### MATERIAL PROVIDED
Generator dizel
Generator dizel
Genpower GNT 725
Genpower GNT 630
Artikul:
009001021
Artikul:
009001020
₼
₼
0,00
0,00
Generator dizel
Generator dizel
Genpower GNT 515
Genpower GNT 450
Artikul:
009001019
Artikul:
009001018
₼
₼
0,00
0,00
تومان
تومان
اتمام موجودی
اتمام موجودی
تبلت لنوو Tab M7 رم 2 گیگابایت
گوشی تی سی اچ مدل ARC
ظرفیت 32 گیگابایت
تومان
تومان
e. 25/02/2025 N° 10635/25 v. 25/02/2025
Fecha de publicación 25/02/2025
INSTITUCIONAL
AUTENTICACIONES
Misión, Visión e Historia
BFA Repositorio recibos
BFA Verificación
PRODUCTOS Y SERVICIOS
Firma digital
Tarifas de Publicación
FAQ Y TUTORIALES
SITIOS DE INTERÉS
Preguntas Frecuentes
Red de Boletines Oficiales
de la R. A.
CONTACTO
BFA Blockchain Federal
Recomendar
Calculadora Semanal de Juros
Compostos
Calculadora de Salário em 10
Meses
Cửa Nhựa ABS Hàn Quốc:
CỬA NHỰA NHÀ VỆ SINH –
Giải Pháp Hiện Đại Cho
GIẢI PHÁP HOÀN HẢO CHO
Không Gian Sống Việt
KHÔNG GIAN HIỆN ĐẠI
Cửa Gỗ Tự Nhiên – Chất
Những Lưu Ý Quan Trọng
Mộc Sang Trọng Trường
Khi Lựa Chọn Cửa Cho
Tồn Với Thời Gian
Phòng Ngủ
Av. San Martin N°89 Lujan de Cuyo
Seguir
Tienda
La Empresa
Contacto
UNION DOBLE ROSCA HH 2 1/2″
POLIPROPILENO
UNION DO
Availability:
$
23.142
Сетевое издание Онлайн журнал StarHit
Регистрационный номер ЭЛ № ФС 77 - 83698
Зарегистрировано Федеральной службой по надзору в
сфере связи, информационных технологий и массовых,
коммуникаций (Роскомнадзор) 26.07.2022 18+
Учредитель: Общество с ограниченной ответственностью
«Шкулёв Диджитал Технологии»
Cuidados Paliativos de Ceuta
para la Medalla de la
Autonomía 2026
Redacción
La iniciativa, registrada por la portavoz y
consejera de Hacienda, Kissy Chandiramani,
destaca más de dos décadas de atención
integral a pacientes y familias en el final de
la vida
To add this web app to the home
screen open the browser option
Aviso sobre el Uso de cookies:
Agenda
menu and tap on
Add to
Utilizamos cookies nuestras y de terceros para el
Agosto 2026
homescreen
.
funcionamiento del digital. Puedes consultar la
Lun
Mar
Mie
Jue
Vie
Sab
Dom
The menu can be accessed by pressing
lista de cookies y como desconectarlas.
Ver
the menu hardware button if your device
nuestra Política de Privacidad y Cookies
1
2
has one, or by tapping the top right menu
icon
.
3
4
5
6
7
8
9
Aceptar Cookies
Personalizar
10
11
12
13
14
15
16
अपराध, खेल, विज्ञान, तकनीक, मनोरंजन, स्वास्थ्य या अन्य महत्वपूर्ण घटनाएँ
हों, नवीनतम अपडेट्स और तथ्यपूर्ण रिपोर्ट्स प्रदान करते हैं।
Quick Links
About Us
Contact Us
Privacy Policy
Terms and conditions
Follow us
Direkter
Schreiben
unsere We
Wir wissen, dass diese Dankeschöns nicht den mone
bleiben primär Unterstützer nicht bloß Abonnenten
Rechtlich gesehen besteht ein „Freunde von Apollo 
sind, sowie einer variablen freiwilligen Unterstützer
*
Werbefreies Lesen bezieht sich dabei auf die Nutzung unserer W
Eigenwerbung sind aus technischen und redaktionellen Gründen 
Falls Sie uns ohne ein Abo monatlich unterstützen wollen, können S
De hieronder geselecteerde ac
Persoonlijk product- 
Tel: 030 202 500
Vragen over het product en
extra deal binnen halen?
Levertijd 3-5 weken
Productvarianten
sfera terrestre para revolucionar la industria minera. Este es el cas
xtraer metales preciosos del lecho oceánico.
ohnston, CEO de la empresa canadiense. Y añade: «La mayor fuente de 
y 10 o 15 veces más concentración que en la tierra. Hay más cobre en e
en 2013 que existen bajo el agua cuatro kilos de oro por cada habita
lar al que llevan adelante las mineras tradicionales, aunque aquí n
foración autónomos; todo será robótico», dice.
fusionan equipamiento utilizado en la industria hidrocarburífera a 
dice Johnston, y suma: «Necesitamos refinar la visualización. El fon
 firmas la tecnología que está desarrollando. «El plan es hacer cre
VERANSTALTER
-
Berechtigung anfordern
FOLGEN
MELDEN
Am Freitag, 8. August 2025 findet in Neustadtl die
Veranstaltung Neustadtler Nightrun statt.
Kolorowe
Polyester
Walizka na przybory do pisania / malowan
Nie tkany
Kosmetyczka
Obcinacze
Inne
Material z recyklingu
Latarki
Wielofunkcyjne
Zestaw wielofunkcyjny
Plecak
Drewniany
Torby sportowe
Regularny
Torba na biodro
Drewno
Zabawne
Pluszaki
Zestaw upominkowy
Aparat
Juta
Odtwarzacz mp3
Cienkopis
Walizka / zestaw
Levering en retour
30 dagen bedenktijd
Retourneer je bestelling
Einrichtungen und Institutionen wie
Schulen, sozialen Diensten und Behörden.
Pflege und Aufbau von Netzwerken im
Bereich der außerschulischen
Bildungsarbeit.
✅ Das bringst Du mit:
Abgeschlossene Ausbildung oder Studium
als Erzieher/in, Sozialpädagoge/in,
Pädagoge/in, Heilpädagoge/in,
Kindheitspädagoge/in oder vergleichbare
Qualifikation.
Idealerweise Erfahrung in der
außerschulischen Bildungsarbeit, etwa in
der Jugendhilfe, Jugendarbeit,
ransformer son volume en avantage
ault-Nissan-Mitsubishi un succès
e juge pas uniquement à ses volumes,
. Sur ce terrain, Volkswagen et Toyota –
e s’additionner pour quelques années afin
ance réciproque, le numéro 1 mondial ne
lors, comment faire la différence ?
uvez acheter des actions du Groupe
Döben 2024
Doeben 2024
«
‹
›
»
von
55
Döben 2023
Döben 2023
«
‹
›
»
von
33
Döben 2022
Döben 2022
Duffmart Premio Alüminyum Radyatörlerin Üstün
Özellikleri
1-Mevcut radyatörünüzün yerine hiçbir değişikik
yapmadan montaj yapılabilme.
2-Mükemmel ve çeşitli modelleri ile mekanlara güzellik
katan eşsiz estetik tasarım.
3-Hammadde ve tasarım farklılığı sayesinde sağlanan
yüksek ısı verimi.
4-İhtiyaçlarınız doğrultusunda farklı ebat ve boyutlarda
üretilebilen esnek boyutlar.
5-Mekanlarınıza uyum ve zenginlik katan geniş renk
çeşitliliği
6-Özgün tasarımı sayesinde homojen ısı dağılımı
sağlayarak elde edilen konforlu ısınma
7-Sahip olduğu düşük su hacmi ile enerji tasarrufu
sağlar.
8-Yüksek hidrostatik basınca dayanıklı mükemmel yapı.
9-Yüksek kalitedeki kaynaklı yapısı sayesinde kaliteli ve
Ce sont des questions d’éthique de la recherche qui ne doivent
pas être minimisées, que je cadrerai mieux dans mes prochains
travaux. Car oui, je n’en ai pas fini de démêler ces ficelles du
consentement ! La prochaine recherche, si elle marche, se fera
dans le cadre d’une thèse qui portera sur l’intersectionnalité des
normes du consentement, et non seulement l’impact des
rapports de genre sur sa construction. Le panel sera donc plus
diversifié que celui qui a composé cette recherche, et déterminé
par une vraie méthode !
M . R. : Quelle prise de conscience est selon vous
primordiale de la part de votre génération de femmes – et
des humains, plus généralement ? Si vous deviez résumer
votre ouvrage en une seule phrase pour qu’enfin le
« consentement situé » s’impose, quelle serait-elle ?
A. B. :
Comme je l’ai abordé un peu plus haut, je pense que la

### WORK TASK
What is the number of lines above that contain the string "dans"? Answer with that number only.

### ANSWER FOR THIS EXERCISE
2